Mulligans is a 2008 gay Canadian romantic drama film written by actor/writer Charlie David and directed by Chip Hale; based on the book of the same name written by Charlie David also. It also stars Dan Payne, Derek James and Thea Gill (of Queer as Folk and Dante's Cove fame).

== Plot ==
Tyler Davidson invites his college buddy Chase home for summer break on Prospect Lake. The Davidson family appears practically perfect in every way to Chase, in contrast to his own dysfunctional family with whom he is not close.
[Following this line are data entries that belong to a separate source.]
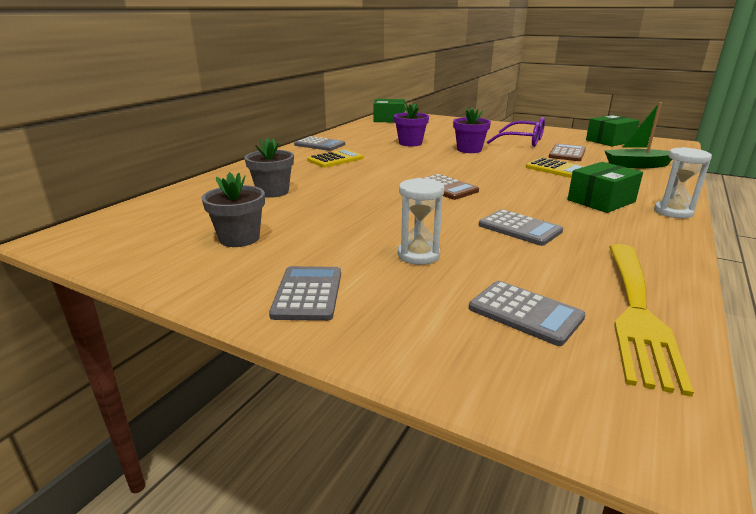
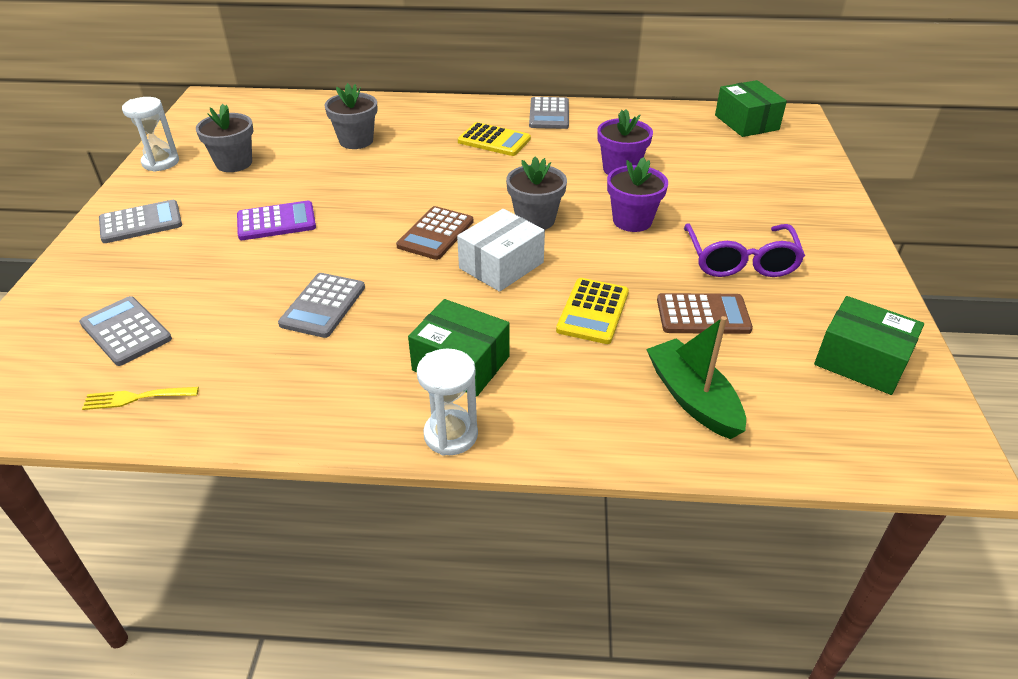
camera: 65 degrees right, 15 degrees up
white hourglass [398,178,444,265] -> white hourglass moved to [122,97,179,172]
grey calculator [469,281,586,346] -> grey calculator turned 120 degrees clockwise [79,296,172,366]
yellow fork [609,244,694,397] -> yellow fork [82,387,199,410], size x0.42
none -> purple calculator [237,201,316,240]
none -> white box [457,209,545,292]
none -> grey flower pot [506,156,567,230]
After continued attempts by Tyler to set up Chase with local girls, Chase comes out to Tyler and tells him he is gay. The family attempts to support Chase, and Tyler's father, Nathan, in particular, begins to spend substantial time with him. Soon Nathan begins to realize that his own long-suppressed feelings toward men are resurfacing, and he has become attracted to Chase. These attractions turn into a brief affair, which is soon witnessed by Nathan's wife Stacey and later by Tyler. Once in the open, Nathan and Chase try to come to terms with the effect of their actions on others, as the friendship between Tyler and Chase is ruined, and Nathan attempts to keep his family together. Nathan ultimately decides to leave Stacey, Tyler, and their daughter at the family's summer home, while he drives off to re-evaluate his life alone.

== Cast ==
- Charlie David as Chase Rousseau, Tyler's college friend
- Dan Payne as Nathan Davidson, Stacey's closeted husband, Tyler and Birdie's dad
- Thea Gill as Stacey Davidson, Nathan's wife, Tyler and Birdie's mom
- Derek James as Tyler Davidson, Chase's friend, Birdie's older brother
- Grace Vukovic as Birdie Davidson, Tyler's younger sister
- Amy Matysio as Bre Hamilton
- Nhi Do as Christy
- Anthony Joseph as Jarod
- Calum Worthy as Felix
- Patrick Baynham as Razor
- Ann Chaland as Gramma
- Thomas Orr-Loney as Marty
- Maxine English as Bikini Woman
- Ty Didmon as Jeffrey
- Kimberly Clarke as Jackie
- Kenneth Mayes as Jim
- Mckenzie Ryan as Erin
- Andrew Cownden as Anal Andy

== Soundtrack ==

The film contains three original songs by musician Ben Sigston; "Smile", "Waiting Room" and "Turn Around". The alternative rock band Kingsley also provide the song "Rain Down".

== Reception ==
Film critic Don Willmott from Filmcritic.com gave the film a score of 2.5/5, stating: "Writer/star Charlie David may have wanted to keep things low key, but the movie ends up coming across as low voltage".

Michael D. Klemm of Cinemaqueer.com stated that "Mulligans doesn't suck – not by a long shot – but, after a promising start, it winds up overstaying its welcome."